Written request >> Copy out the text lines of every item below word for word, leaving out the pictures.

Data shown >>
-- -- --

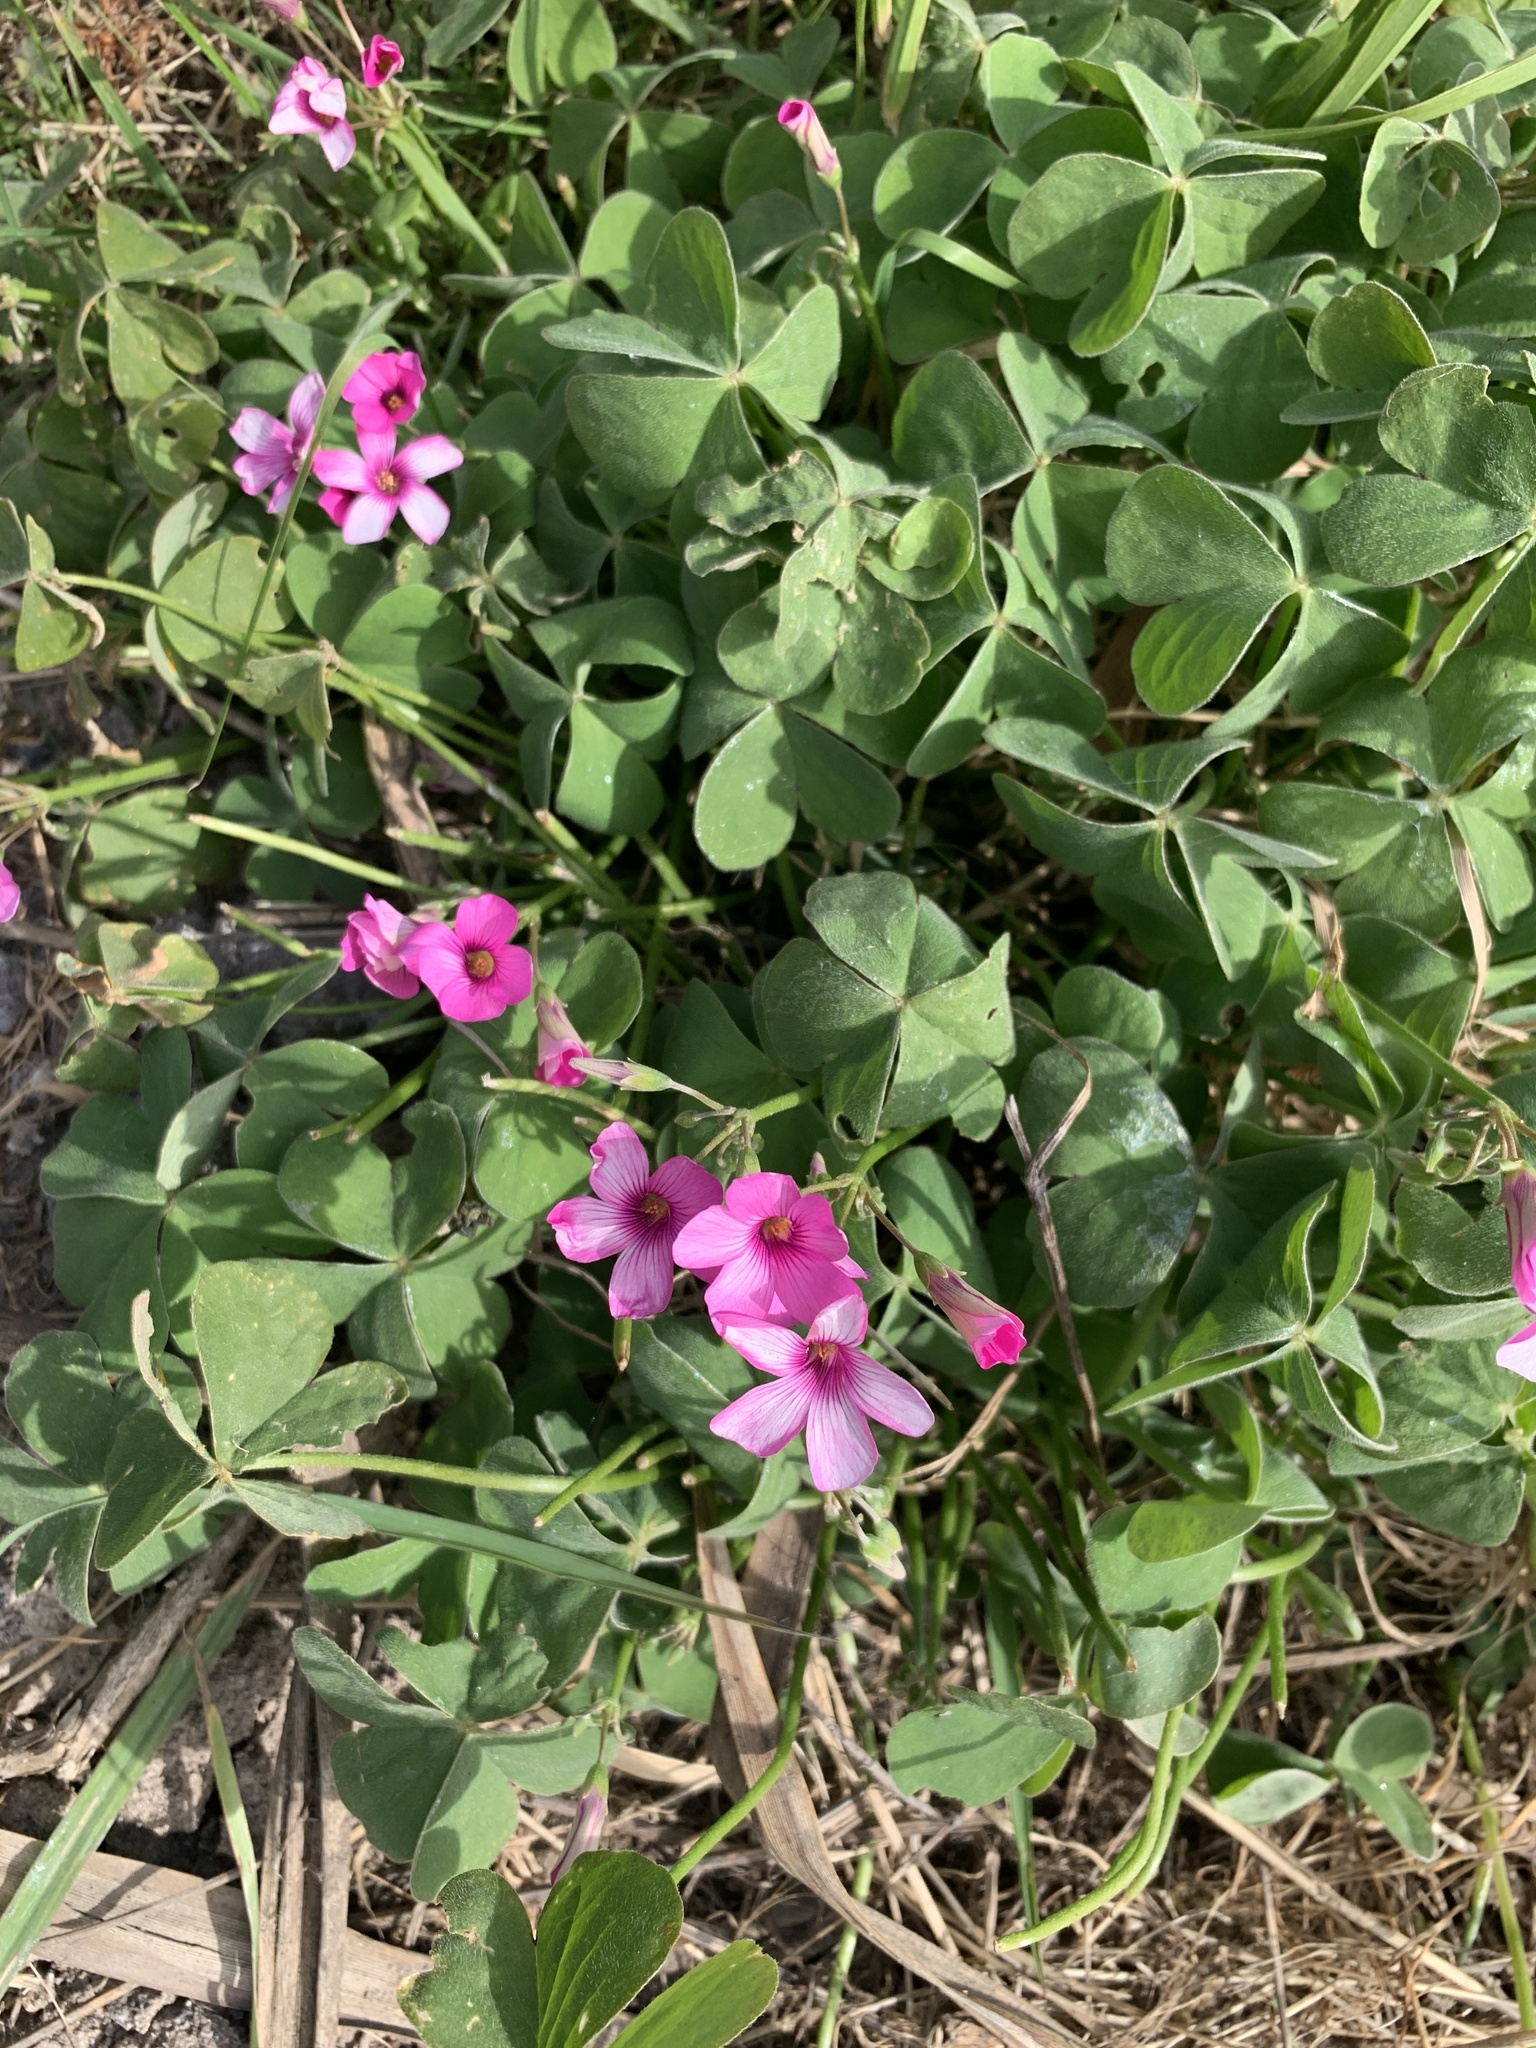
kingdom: Plantae
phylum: Tracheophyta
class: Magnoliopsida
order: Oxalidales
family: Oxalidaceae
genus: Oxalis
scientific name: Oxalis articulata
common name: Pink-sorrel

-- -- --

Expected output >>
kingdom: Plantae
phylum: Tracheophyta
class: Magnoliopsida
order: Oxalidales
family: Oxalidaceae
genus: Oxalis
scientific name: Oxalis articulata
common name: Pink-sorrel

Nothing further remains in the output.